Terlalu Umum untuk Diabaikan, Kelelahan Kronis... Mungkin Tanda Kanker?

| schedule masukan:
Kelelahan sangat bervariasi antar individu, sehingga kita tidak boleh mengabaikan kelelahan kronis sebagai gejala umum. Foto= Getty Images Bank

Kelelahan kronis adalah gejala yang terlalu umum sehingga sering diabaikan. Seperti tidak ada orang di dunia ini yang bebas dari stres, tidak ada orang yang tidak pernah mengalami kelelahan. Namun, kelelahan sangat bervariasi antar individu, sehingga kita tidak boleh mengabaikan kelelahan kronis sebagai gejala umum. Terutama, kelelahan yang sangat parah disertai penurunan berat badan bisa jadi merupakan tanda kanker. Mari kita kenali sinyal penyakit tak terduga yang diberitahukan oleh kelelahan kronis.

◆ Rasa Kelelahan Lebih dari 6 Bulan, ‘Sindrom Kelelahan Kronis’

‘Sindrom Kelelahan Kronis’ adalah salah satu penyakit yang menyebabkan kelelahan kronis, dan didiagnosis berdasarkan kriteria yang ketat. Hal ini dapat mengganggu studi, pekerjaan, dan hubungan sosial, dan dalam kasus yang parah, dapat menyebabkan depresi karena tidak mampu mengatasi beban tersebut. Terutama, jika kelelahan berlangsung lebih dari 6 bulan dan gejala terus berlanjut meskipun sudah cukup istirahat. Gejala yang mungkin menyertai termasuk penurunan konsentrasi, penurunan daya ingat, gangguan tidur, dan nyeri muskuloskeletal. Gejala seperti penurunan berat badan, depresi, kecemasan, kesemutan atau dingin pada tangan dan kaki, pusing, sesak napas, kehilangan nafsu makan, dan gangguan pencernaan juga dapat muncul.

◆ Kelelahan yang Disertai Penurunan Berat Badan, ‘Tanda Kanker’

Jika kelelahan kronis berlanjut tanpa alasan yang jelas, mencurigai kanker dapat membantu dalam deteksi dini.

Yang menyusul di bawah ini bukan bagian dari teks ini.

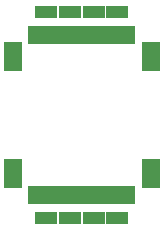
<source format=gtp>
G04*
G04 #@! TF.GenerationSoftware,Altium Limited,Altium Designer,24.6.1 (21)*
G04*
G04 Layer_Color=8421504*
%FSLAX44Y44*%
%MOMM*%
G71*
G04*
G04 #@! TF.SameCoordinates,A60324F7-5EA5-4536-B251-014C174E4282*
G04*
G04*
G04 #@! TF.FilePolarity,Positive*
G04*
G01*
G75*
%ADD14R,1.1080X1.0580*%
%ADD15R,1.4080X1.5080*%
%ADD16R,1.5080X1.4080*%
D14*
X-5750Y87500D02*
D03*
X-14250D02*
D03*
X-25750D02*
D03*
X-34250D02*
D03*
X14250D02*
D03*
X5750D02*
D03*
X34250D02*
D03*
X25750D02*
D03*
X-25750Y-87500D02*
D03*
X-34250D02*
D03*
X-5750D02*
D03*
X-14250D02*
D03*
X14250D02*
D03*
X5750D02*
D03*
X34250D02*
D03*
X25750D02*
D03*
D15*
X-38500Y68000D02*
D03*
X-27500D02*
D03*
X-16500D02*
D03*
X-5500D02*
D03*
X38500D02*
D03*
X27500D02*
D03*
X16500D02*
D03*
X5500D02*
D03*
X-38500Y-68000D02*
D03*
X-27500D02*
D03*
X-16500D02*
D03*
X-5500D02*
D03*
X38500D02*
D03*
X27500D02*
D03*
X16500D02*
D03*
X5500D02*
D03*
D16*
X-58500Y-55000D02*
D03*
Y-44000D02*
D03*
X58500D02*
D03*
Y-55000D02*
D03*
Y44000D02*
D03*
Y55000D02*
D03*
X-58500Y44000D02*
D03*
Y55000D02*
D03*
M02*

</source>
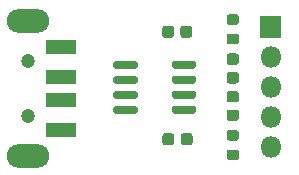
<source format=gts>
%TF.GenerationSoftware,KiCad,Pcbnew,(5.1.9)-1*%
%TF.CreationDate,2021-02-20T19:07:58+08:00*%
%TF.ProjectId,test,74657374-2e6b-4696-9361-645f70636258,rev?*%
%TF.SameCoordinates,Original*%
%TF.FileFunction,Soldermask,Top*%
%TF.FilePolarity,Negative*%
%FSLAX46Y46*%
G04 Gerber Fmt 4.6, Leading zero omitted, Abs format (unit mm)*
G04 Created by KiCad (PCBNEW (5.1.9)-1) date 2021-02-20 19:07:58*
%MOMM*%
%LPD*%
G01*
G04 APERTURE LIST*
%ADD10C,1.200000*%
%ADD11O,3.600000X2.000000*%
%ADD12O,1.800000X1.800000*%
G04 APERTURE END LIST*
%TO.C,D2*%
G36*
G01*
X120681250Y-90012500D02*
X120118750Y-90012500D01*
G75*
G02*
X119875000Y-89768750I0J243750D01*
G01*
X119875000Y-89281250D01*
G75*
G02*
X120118750Y-89037500I243750J0D01*
G01*
X120681250Y-89037500D01*
G75*
G02*
X120925000Y-89281250I0J-243750D01*
G01*
X120925000Y-89768750D01*
G75*
G02*
X120681250Y-90012500I-243750J0D01*
G01*
G37*
G36*
G01*
X120681250Y-91587500D02*
X120118750Y-91587500D01*
G75*
G02*
X119875000Y-91343750I0J243750D01*
G01*
X119875000Y-90856250D01*
G75*
G02*
X120118750Y-90612500I243750J0D01*
G01*
X120681250Y-90612500D01*
G75*
G02*
X120925000Y-90856250I0J-243750D01*
G01*
X120925000Y-91343750D01*
G75*
G02*
X120681250Y-91587500I-243750J0D01*
G01*
G37*
%TD*%
%TO.C,C1*%
G36*
G01*
X115450000Y-96025000D02*
X115450000Y-96575000D01*
G75*
G02*
X115200000Y-96825000I-250000J0D01*
G01*
X114700000Y-96825000D01*
G75*
G02*
X114450000Y-96575000I0J250000D01*
G01*
X114450000Y-96025000D01*
G75*
G02*
X114700000Y-95775000I250000J0D01*
G01*
X115200000Y-95775000D01*
G75*
G02*
X115450000Y-96025000I0J-250000D01*
G01*
G37*
G36*
G01*
X117000000Y-96025000D02*
X117000000Y-96575000D01*
G75*
G02*
X116750000Y-96825000I-250000J0D01*
G01*
X116250000Y-96825000D01*
G75*
G02*
X116000000Y-96575000I0J250000D01*
G01*
X116000000Y-96025000D01*
G75*
G02*
X116250000Y-95775000I250000J0D01*
G01*
X116750000Y-95775000D01*
G75*
G02*
X117000000Y-96025000I0J-250000D01*
G01*
G37*
%TD*%
%TO.C,C2*%
G36*
G01*
X115975000Y-87475000D02*
X115975000Y-86925000D01*
G75*
G02*
X116225000Y-86675000I250000J0D01*
G01*
X116725000Y-86675000D01*
G75*
G02*
X116975000Y-86925000I0J-250000D01*
G01*
X116975000Y-87475000D01*
G75*
G02*
X116725000Y-87725000I-250000J0D01*
G01*
X116225000Y-87725000D01*
G75*
G02*
X115975000Y-87475000I0J250000D01*
G01*
G37*
G36*
G01*
X114425000Y-87475000D02*
X114425000Y-86925000D01*
G75*
G02*
X114675000Y-86675000I250000J0D01*
G01*
X115175000Y-86675000D01*
G75*
G02*
X115425000Y-86925000I0J-250000D01*
G01*
X115425000Y-87475000D01*
G75*
G02*
X115175000Y-87725000I-250000J0D01*
G01*
X114675000Y-87725000D01*
G75*
G02*
X114425000Y-87475000I0J250000D01*
G01*
G37*
%TD*%
D10*
%TO.C,J1*%
X103100000Y-89700000D03*
X103100000Y-94300000D03*
D11*
X103100000Y-86300000D03*
X103100000Y-97700000D03*
G36*
G01*
X107150000Y-87950000D02*
X107150000Y-89050000D01*
G75*
G02*
X107100000Y-89100000I-50000J0D01*
G01*
X104600000Y-89100000D01*
G75*
G02*
X104550000Y-89050000I0J50000D01*
G01*
X104550000Y-87950000D01*
G75*
G02*
X104600000Y-87900000I50000J0D01*
G01*
X107100000Y-87900000D01*
G75*
G02*
X107150000Y-87950000I0J-50000D01*
G01*
G37*
G36*
G01*
X107150000Y-94950000D02*
X107150000Y-96050000D01*
G75*
G02*
X107100000Y-96100000I-50000J0D01*
G01*
X104600000Y-96100000D01*
G75*
G02*
X104550000Y-96050000I0J50000D01*
G01*
X104550000Y-94950000D01*
G75*
G02*
X104600000Y-94900000I50000J0D01*
G01*
X107100000Y-94900000D01*
G75*
G02*
X107150000Y-94950000I0J-50000D01*
G01*
G37*
G36*
G01*
X107150000Y-90450000D02*
X107150000Y-91550000D01*
G75*
G02*
X107100000Y-91600000I-50000J0D01*
G01*
X104600000Y-91600000D01*
G75*
G02*
X104550000Y-91550000I0J50000D01*
G01*
X104550000Y-90450000D01*
G75*
G02*
X104600000Y-90400000I50000J0D01*
G01*
X107100000Y-90400000D01*
G75*
G02*
X107150000Y-90450000I0J-50000D01*
G01*
G37*
G36*
G01*
X107150000Y-92450000D02*
X107150000Y-93550000D01*
G75*
G02*
X107100000Y-93600000I-50000J0D01*
G01*
X104600000Y-93600000D01*
G75*
G02*
X104550000Y-93550000I0J50000D01*
G01*
X104550000Y-92450000D01*
G75*
G02*
X104600000Y-92400000I50000J0D01*
G01*
X107100000Y-92400000D01*
G75*
G02*
X107150000Y-92450000I0J-50000D01*
G01*
G37*
%TD*%
%TO.C,D1*%
G36*
G01*
X120118750Y-93787500D02*
X120681250Y-93787500D01*
G75*
G02*
X120925000Y-94031250I0J-243750D01*
G01*
X120925000Y-94518750D01*
G75*
G02*
X120681250Y-94762500I-243750J0D01*
G01*
X120118750Y-94762500D01*
G75*
G02*
X119875000Y-94518750I0J243750D01*
G01*
X119875000Y-94031250D01*
G75*
G02*
X120118750Y-93787500I243750J0D01*
G01*
G37*
G36*
G01*
X120118750Y-92212500D02*
X120681250Y-92212500D01*
G75*
G02*
X120925000Y-92456250I0J-243750D01*
G01*
X120925000Y-92943750D01*
G75*
G02*
X120681250Y-93187500I-243750J0D01*
G01*
X120118750Y-93187500D01*
G75*
G02*
X119875000Y-92943750I0J243750D01*
G01*
X119875000Y-92456250D01*
G75*
G02*
X120118750Y-92212500I243750J0D01*
G01*
G37*
%TD*%
D12*
%TO.C,J2*%
X123600000Y-96960000D03*
X123600000Y-94420000D03*
X123600000Y-91880000D03*
X123600000Y-89340000D03*
G36*
G01*
X122700000Y-87650000D02*
X122700000Y-85950000D01*
G75*
G02*
X122750000Y-85900000I50000J0D01*
G01*
X124450000Y-85900000D01*
G75*
G02*
X124500000Y-85950000I0J-50000D01*
G01*
X124500000Y-87650000D01*
G75*
G02*
X124450000Y-87700000I-50000J0D01*
G01*
X122750000Y-87700000D01*
G75*
G02*
X122700000Y-87650000I0J50000D01*
G01*
G37*
%TD*%
%TO.C,R1*%
G36*
G01*
X120700000Y-96425000D02*
X120100000Y-96425000D01*
G75*
G02*
X119875000Y-96200000I0J225000D01*
G01*
X119875000Y-95750000D01*
G75*
G02*
X120100000Y-95525000I225000J0D01*
G01*
X120700000Y-95525000D01*
G75*
G02*
X120925000Y-95750000I0J-225000D01*
G01*
X120925000Y-96200000D01*
G75*
G02*
X120700000Y-96425000I-225000J0D01*
G01*
G37*
G36*
G01*
X120700000Y-98075000D02*
X120100000Y-98075000D01*
G75*
G02*
X119875000Y-97850000I0J225000D01*
G01*
X119875000Y-97400000D01*
G75*
G02*
X120100000Y-97175000I225000J0D01*
G01*
X120700000Y-97175000D01*
G75*
G02*
X120925000Y-97400000I0J-225000D01*
G01*
X120925000Y-97850000D01*
G75*
G02*
X120700000Y-98075000I-225000J0D01*
G01*
G37*
%TD*%
%TO.C,R2*%
G36*
G01*
X120100000Y-87375000D02*
X120700000Y-87375000D01*
G75*
G02*
X120925000Y-87600000I0J-225000D01*
G01*
X120925000Y-88050000D01*
G75*
G02*
X120700000Y-88275000I-225000J0D01*
G01*
X120100000Y-88275000D01*
G75*
G02*
X119875000Y-88050000I0J225000D01*
G01*
X119875000Y-87600000D01*
G75*
G02*
X120100000Y-87375000I225000J0D01*
G01*
G37*
G36*
G01*
X120100000Y-85725000D02*
X120700000Y-85725000D01*
G75*
G02*
X120925000Y-85950000I0J-225000D01*
G01*
X120925000Y-86400000D01*
G75*
G02*
X120700000Y-86625000I-225000J0D01*
G01*
X120100000Y-86625000D01*
G75*
G02*
X119875000Y-86400000I0J225000D01*
G01*
X119875000Y-85950000D01*
G75*
G02*
X120100000Y-85725000I225000J0D01*
G01*
G37*
%TD*%
%TO.C,U1*%
G36*
G01*
X115250000Y-90170000D02*
X115250000Y-89820000D01*
G75*
G02*
X115425000Y-89645000I175000J0D01*
G01*
X117125000Y-89645000D01*
G75*
G02*
X117300000Y-89820000I0J-175000D01*
G01*
X117300000Y-90170000D01*
G75*
G02*
X117125000Y-90345000I-175000J0D01*
G01*
X115425000Y-90345000D01*
G75*
G02*
X115250000Y-90170000I0J175000D01*
G01*
G37*
G36*
G01*
X115250000Y-91440000D02*
X115250000Y-91090000D01*
G75*
G02*
X115425000Y-90915000I175000J0D01*
G01*
X117125000Y-90915000D01*
G75*
G02*
X117300000Y-91090000I0J-175000D01*
G01*
X117300000Y-91440000D01*
G75*
G02*
X117125000Y-91615000I-175000J0D01*
G01*
X115425000Y-91615000D01*
G75*
G02*
X115250000Y-91440000I0J175000D01*
G01*
G37*
G36*
G01*
X115250000Y-92710000D02*
X115250000Y-92360000D01*
G75*
G02*
X115425000Y-92185000I175000J0D01*
G01*
X117125000Y-92185000D01*
G75*
G02*
X117300000Y-92360000I0J-175000D01*
G01*
X117300000Y-92710000D01*
G75*
G02*
X117125000Y-92885000I-175000J0D01*
G01*
X115425000Y-92885000D01*
G75*
G02*
X115250000Y-92710000I0J175000D01*
G01*
G37*
G36*
G01*
X115250000Y-93980000D02*
X115250000Y-93630000D01*
G75*
G02*
X115425000Y-93455000I175000J0D01*
G01*
X117125000Y-93455000D01*
G75*
G02*
X117300000Y-93630000I0J-175000D01*
G01*
X117300000Y-93980000D01*
G75*
G02*
X117125000Y-94155000I-175000J0D01*
G01*
X115425000Y-94155000D01*
G75*
G02*
X115250000Y-93980000I0J175000D01*
G01*
G37*
G36*
G01*
X110300000Y-93980000D02*
X110300000Y-93630000D01*
G75*
G02*
X110475000Y-93455000I175000J0D01*
G01*
X112175000Y-93455000D01*
G75*
G02*
X112350000Y-93630000I0J-175000D01*
G01*
X112350000Y-93980000D01*
G75*
G02*
X112175000Y-94155000I-175000J0D01*
G01*
X110475000Y-94155000D01*
G75*
G02*
X110300000Y-93980000I0J175000D01*
G01*
G37*
G36*
G01*
X110300000Y-92710000D02*
X110300000Y-92360000D01*
G75*
G02*
X110475000Y-92185000I175000J0D01*
G01*
X112175000Y-92185000D01*
G75*
G02*
X112350000Y-92360000I0J-175000D01*
G01*
X112350000Y-92710000D01*
G75*
G02*
X112175000Y-92885000I-175000J0D01*
G01*
X110475000Y-92885000D01*
G75*
G02*
X110300000Y-92710000I0J175000D01*
G01*
G37*
G36*
G01*
X110300000Y-91440000D02*
X110300000Y-91090000D01*
G75*
G02*
X110475000Y-90915000I175000J0D01*
G01*
X112175000Y-90915000D01*
G75*
G02*
X112350000Y-91090000I0J-175000D01*
G01*
X112350000Y-91440000D01*
G75*
G02*
X112175000Y-91615000I-175000J0D01*
G01*
X110475000Y-91615000D01*
G75*
G02*
X110300000Y-91440000I0J175000D01*
G01*
G37*
G36*
G01*
X110300000Y-90170000D02*
X110300000Y-89820000D01*
G75*
G02*
X110475000Y-89645000I175000J0D01*
G01*
X112175000Y-89645000D01*
G75*
G02*
X112350000Y-89820000I0J-175000D01*
G01*
X112350000Y-90170000D01*
G75*
G02*
X112175000Y-90345000I-175000J0D01*
G01*
X110475000Y-90345000D01*
G75*
G02*
X110300000Y-90170000I0J175000D01*
G01*
G37*
%TD*%
M02*

</source>
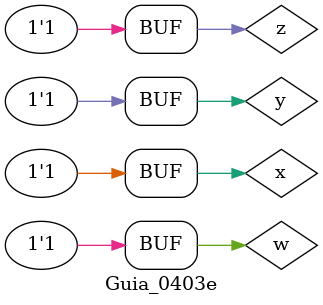
<source format=v>
/*
 Guia_0403e.v - v0.0. - 28 / 08 / 2022
 Autor    : Gabriel Vargas Bento de Souza
 Matricula: 778023
 */

/* 
 Soma dos produtos
                  ___
f(x, y, w, z) =  \   m(1, 2, 3, 5, 8, 13)  = SoP(1, 2, 3, 5, 8, 13) = 1
                 /___
*/

/**
 SoP(1, 2, 3, 5, 8, 13)
 */
module SoP (output s,
            input  x, y, w, z);
   assign s = (~x & ~y & ~w &  z)  // 1
            | (~x & ~y &  w & ~z)  // 2
            | (~x & ~y &  w &  z)  // 3
            | (~x &  y & ~w &  z)  // 5
            | ( x & ~y & ~w & ~z)  // 8
            | ( x &  y & ~w &  z); // 13
endmodule // SoP

/**
  Guia_0403e.v
 */
module Guia_0403e;
   reg  x, y, w, z;
   wire s1;
   
   // instancias
   SoP SOP (s, x, y, w, z);
   
   // valores iniciais
   initial begin: start
      x=1'bx; y=1'bx; x=1'bx; z=1'bx; // indefinidos
   end

   // parte principal
   initial begin: main
      // identificacao
       $display("Gabriel Vargas Bento de Souza - 778023");
       $display("Test boolean expression");
       $display("\n03.e) SoP(1, 2, 3, 5, 8, 13)\n");

       // monitoramento
       $display(" x  y  w  z  SoP(1, 2, 3, 5, 8, 13)");
       $monitor("%2b %2b %2b %2b %15b", x, y, w, z, s);

       // sinalizacao
       #1 x=0; y=0; w=0; z=0;
       #1 x=0; y=0; w=0; z=1;
       #1 x=0; y=0; w=1; z=0;
       #1 x=0; y=0; w=1; z=1;
       #1 x=0; y=1; w=0; z=0;
       #1 x=0; y=1; w=0; z=1;
       #1 x=0; y=1; w=1; z=0;
       #1 x=0; y=1; w=1; z=1;
       #1 x=1; y=0; w=0; z=0;
       #1 x=1; y=0; w=0; z=1;
       #1 x=1; y=0; w=1; z=0;
       #1 x=1; y=0; w=1; z=1;
       #1 x=1; y=1; w=0; z=0;
       #1 x=1; y=1; w=0; z=1;
       #1 x=1; y=1; w=1; z=0;
       #1 x=1; y=1; w=1; z=1;
   end
endmodule // Guia_0403e
</source>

Foto= Getty Images Bank

Gejala kelelahan dapat muncul tiba-tiba dan sangat parah hingga mempengaruhi kehidupan sehari-hari sejak awal. Jika semakin parah dan berlanjut seiring waktu, penting untuk mendapatkan pemeriksaan dari dokter dan mencari tahu penyakit penyebabnya. Ketika kanker seperti kanker usus besar atau kanker hati berkembang, kelelahan dan penurunan berat badan biasanya muncul bersamaan. Jika kelelahan kronis berlanjut tanpa alasan yang jelas, mencurigai kanker dapat membantu dalam deteksi dini.

◆ ‘AnemiaDiabetesPenyakit TiroidPenyakit Ginjal’ yang Perlu Dicurigai

Kelelahan kronis bisa menjadi sinyal bahwa ada penyakit dalam tubuh. Meskipun tidak ada penyakit tertentu, jika kelelahan berlangsung lama, sebaiknya diperiksa dan diobati. Penyakit yang memiliki kelelahan sebagai gejala utama termasuk anemia berat, diabetes, penyakit tiroid, penyakit ginjal, tuberkulosis, hepatitis virus, hipertensi, dan penyakit jantung. Gangguan tidur, penyakit rematik, kekurangan gizi, dan obesitas juga dapat menjadi penyebab patologis umum dari kelelahan.

◆ Pria Usia 50-an Masalah Penurunan Hormon

Pria berusia 40-50 tahun mengalami penurunan hormon pria akibat menopause pria, sehingga mengeluhkan kelelahan dan kelemahan. Foto= Getty Images Bank

Penderita sindrom kelelahan kronis paling banyak berusia 50-an, diikuti oleh 40-an dan 30-an. Semua berada dalam usia di mana beban kerja dan stres di tempat kerja sangat tinggi. Terutama, pria berusia 40-50 tahun mengalami penurunan hormon pria akibat menopause pria, sehingga mengeluhkan kelelahan dan kelemahan. Penurunan hormon stres dari kelenjar adrenal, yang terletak di atas ginjal, juga bisa menjadi penyebabnya. Ketika bangun di pagi hari, pikiran tidak jernih dan dapat menyebabkan rasa lelah dan mengantuk di sore hari, serta kelelahan kronis.